The Governor of Washington State has created a financial aid program for Police Departments that have a minimum of 2.5 Police Officers responding per incident. Therefore, the Seattle PD has reached out to select Data Analysts to access the determination of the data and funding eligibility. The Seattle PD has supplied the dataset and the analysis will be conducted on Microsoft Excel. The following data analysis is uncovering trends for the Seattle Police Department along a three-day time frame. The data is well structured with few null values and all date -time groups are in a consistent format. The dataset contains 1047 rows and 20 columns. The column labeled “At Scene Time” has many null values and will be deleted. One row, number 460 has three null values for location and will be deleted as well. The ultimate goal of this analysis is to help the Seattle Police Department determine eligibility for the new funding standards set forth by the Governor. This paper will detail the data preparation and mining process, along with the linear regression to ultimately determine: the Seattle Police Department does not meet the eligibility requirements of 2.5 Officers per incident as per the Governor’s requirements.

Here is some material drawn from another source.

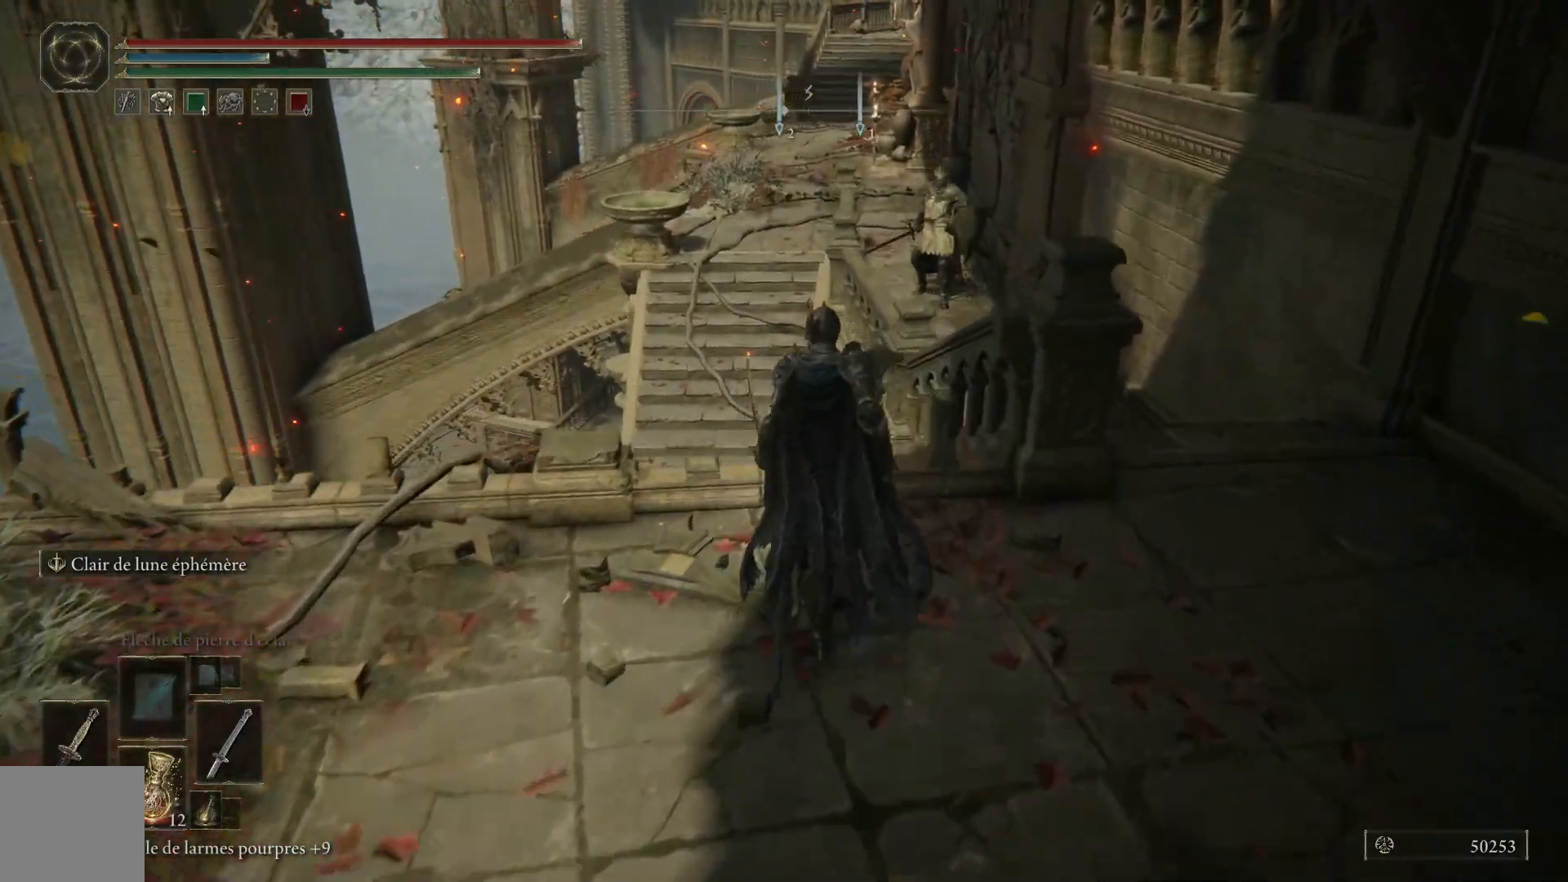
{"buttons": [], "left_stick": "up", "right_stick": "center", "events": [[67, "A", "down"], [400, "A", "up"], [450, "B", "up"]]}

The following columns where deleted with an explanation as to why. “At Scene Time”, because it has too many missing values and does not relate to the purpose of the analysis. “Initial Type Group”, “Initial Type Subgroup”, and “Initial Type Description” where deleted because they reflect the initial but not necessary verified incident descriptions. “Incident Location”, “Latitude”, and “Longitude” columns where deleted because they are redundant to the indicated sectors and unnecessary for management to utilize. The “Census Tract” column could be used later as a metric for police officer number proportioning, however, not required for the task.

“Zone /Beat” and “Hundred Block Location” are redundant because the bigger picture i/e “District/ Sector” column is what is need for this analysis. The columns, “Event Clearance Description” and “Event Clearance Subgroup” are redundant and too finely drilled down for this exploration; the “Event Clearance Group” column appears to be the top of the hierarchy and implies the final result as it received a code as compared to the “Initial Type Group”. The columns: “Event Clearance Code” was deleted due to brevity requiring a dictionary type look up. Plus, the “Event Clearance Group” descriptions will be less visually confusing on the following bar graphs. Lastly, the “Cad Event Number” and “General Offense Number” columns where deleted due to brevity and would cause visual confusion to graphs.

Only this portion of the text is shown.